By the end of this course, students will
• Gain familiarity with classical Greek and early Jewish rhetorical traditions
• Identify key terms and concepts in classical Greek and Jewish rhetorical traditions.
• Compare/contrast culturally situated concepts of rhetoric.
• Discuss key debates in rhetorical historiography.
• Practice (and ideally improve!) research and writing skills.
Required Texts and Materials may include: Aristotle’s Rhetoric, Aristotle’s Nicomachean Ethics, Plato’s Gorgias, Plato’s Phaedrus, Megillat Esther, Deuteronomy (also known as Devarim in the Torah), and other readings.
ENG 507-001 Advanced Workshop in Imaginative Writing: Poetry
W 5:00-7:30
Nikky Finney
An advanced poetry course focused on how to imagine and build poetry using explicitly what the poem needs, and calls out for. The map of each original poem, made for class, is created by learning to choose, connect, feel, omit, change direction, research, and pay close attention to every choice the poet makes. This workshop is for the curious, unafraid, thoughtful, dutiful, student poet who loves to read poetry and wishes to be mindful of the physical creative process involved in making it, while maintaining a personal passionate allegiance to the wondrous inner life of words and ideas. This workshop is ideal for the student poet who believes that writing a poem involves as much midnight oil and hard work as math, science, literature, or chess. Imaginative Writing 207 or 407, or some equivalent course is a pre-requisite. Attending the first day of class is mandatory.

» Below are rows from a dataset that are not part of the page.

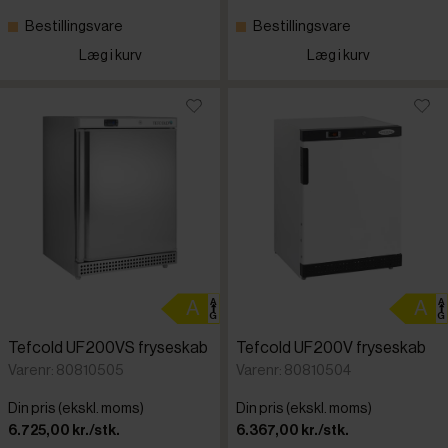
Bestillingsvare
Bestillingsvare
Læg i kurv
Læg i kurv
Tefcold UF200VS fryseskab
Tefcold UF200V fryseskab
Varenr: 80810505
Varenr: 80810504
Din pris (ekskl. moms)
Din pris (ekskl. moms)
6.725,00 kr./stk.
6.367,00 kr./stk.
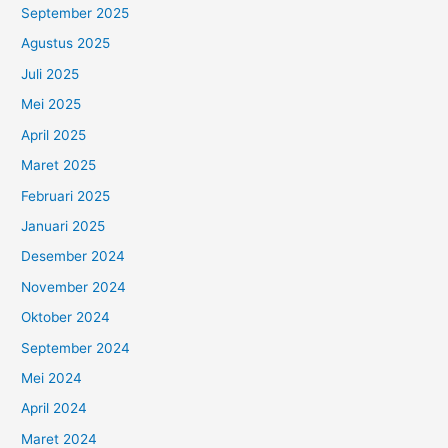
September 2025
Agustus 2025
Juli 2025
Mei 2025
April 2025
Maret 2025
Februari 2025
Januari 2025
Desember 2024
November 2024
Oktober 2024
September 2024
Mei 2024
April 2024
Maret 2024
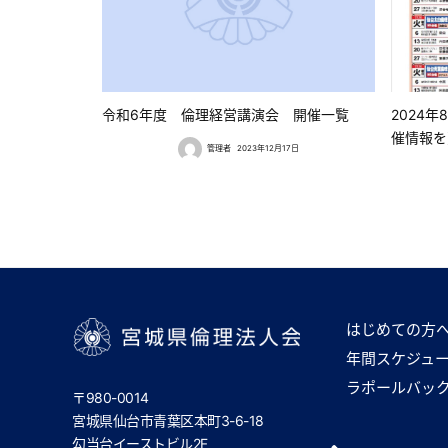
令和6年度 倫理経営講演会 開催一覧
2024
催情報を
管理者
2023年12月17日
はじめての方
年間スケジュ
宮城県倫理法人会
ラポールバッ
〒980-0014
宮城県仙台市青葉区本町3-6-18
勾当台イーストビル2F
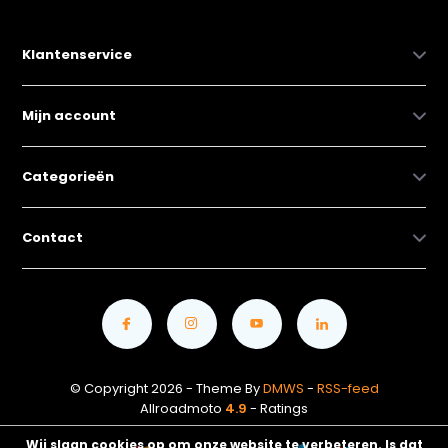
Klantenservice
Mijn account
Categorieën
Contact
© Copyright 2026 - Theme By
DMWS
-
RSS-feed
Allroadmoto
4.9
- Ratings
Wij slaan cookies op om onze website te verbeteren. Is dat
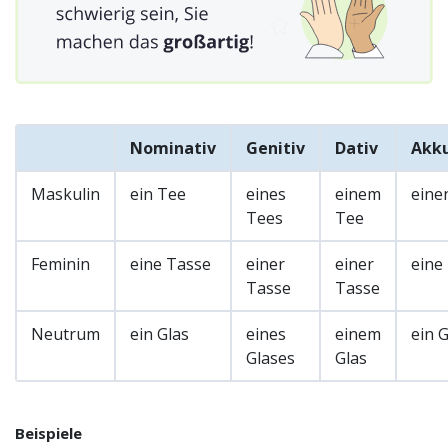
Nominativ
Genitiv
Dativ
Akku
Maskulin
ein Tee
eines
einem
eine
Tees
Tee
Feminin
eine Tasse
einer
einer
eine
Tasse
Tasse
Neutrum
ein Glas
eines
einem
ein G
Glases
Glas
Beispiele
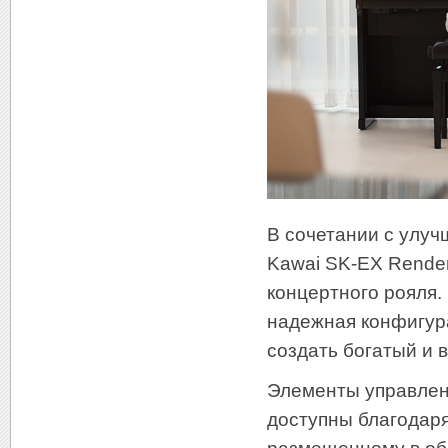
В сочетании с улу
Kawai SK-EX Render
концертного рояля
надежная конфигур
создать богатый и 
Элементы управлен
доступны благодаря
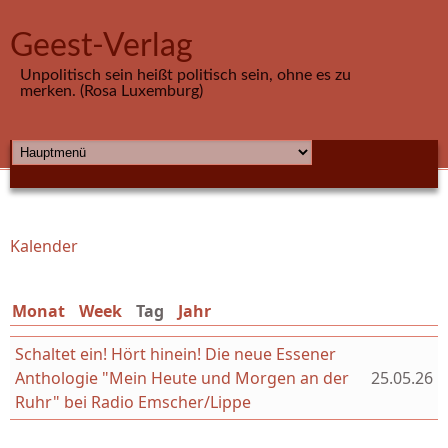
Direkt zum Inhalt
Geest-Verlag
Unpolitisch sein heißt politisch sein, ohne es zu
merken. (Rosa Luxemburg)
HAUPTMENÜ
Kalender
Sie sind hier
Monat
Week
Tag
(aktiver Reiter)
Jahr
Schaltet ein! Hört hinein! Die neue Essener
Anthologie "Mein Heute und Morgen an der
25.05.26
Ruhr" bei Radio Emscher/Lippe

ENG 507-401 Advanced Workshop in Imaginative Writing: Fiction
W 6:00-8:30
Gurney Norman
Professor Norman’s English 507 Fiction Writing class is designed to be of interest and perhaps of use to students interested in writing. The premise of the course is that most people tell a story to someone almost every day (often in the form of gossip). The impulse to create a written version of our stories is entirely natural; so is making up stories from whole cloth. For this particular course in Spring 2013, students will be asked to write three original short stories, novel chapters or personal narratives of about three thousand words as well as several shorter exercise pieces in and out of class. Fellow class members form an audience of peers for those wishing to present new work to the class for collegial discussion and critique, but this is not required. Students will be asked to read and discuss short stories by Anton Chekhov, Raymond Carver, and Bobbie Ann Mason and to watch and participate in discussions of three episodes of the television show, Law and Order.

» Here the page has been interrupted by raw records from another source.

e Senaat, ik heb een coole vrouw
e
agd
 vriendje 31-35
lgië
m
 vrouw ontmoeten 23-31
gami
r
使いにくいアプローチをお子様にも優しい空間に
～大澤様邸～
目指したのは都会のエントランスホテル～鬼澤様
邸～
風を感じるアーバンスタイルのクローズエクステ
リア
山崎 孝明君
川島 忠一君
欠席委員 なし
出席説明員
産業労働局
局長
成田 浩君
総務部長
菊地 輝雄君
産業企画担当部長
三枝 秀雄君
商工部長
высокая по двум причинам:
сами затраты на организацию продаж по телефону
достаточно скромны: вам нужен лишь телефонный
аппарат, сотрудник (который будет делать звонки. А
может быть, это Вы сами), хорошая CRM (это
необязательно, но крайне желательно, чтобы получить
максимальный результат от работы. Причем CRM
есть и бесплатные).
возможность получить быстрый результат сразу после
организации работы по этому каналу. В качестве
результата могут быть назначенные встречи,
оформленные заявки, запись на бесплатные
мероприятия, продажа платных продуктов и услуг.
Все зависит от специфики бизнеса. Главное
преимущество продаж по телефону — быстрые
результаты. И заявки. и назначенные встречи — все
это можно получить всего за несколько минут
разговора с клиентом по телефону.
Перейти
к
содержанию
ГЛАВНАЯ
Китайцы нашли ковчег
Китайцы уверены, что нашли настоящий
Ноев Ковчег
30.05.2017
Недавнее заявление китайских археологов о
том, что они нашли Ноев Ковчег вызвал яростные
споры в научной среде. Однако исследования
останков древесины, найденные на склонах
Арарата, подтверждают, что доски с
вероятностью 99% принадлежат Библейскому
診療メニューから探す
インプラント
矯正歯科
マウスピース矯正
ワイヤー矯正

ENG/EDC 509-401 Composition for Teachers
W 6:00-8:30
Brandon Abdon
ENG/LIN/ANT 515-001 Phonological Analysis
MWF 12:00-12:50
Andrew Byrd
This course investigates the systematic properties of speech sounds in natural languages. It compares both rule- and constraint-based theoretical approaches to the analysis of individual features, sounds and prosodic units, and identifies the dimensions of typological variation in the phonological domain. Discussion includes extensive reference to languages other than English.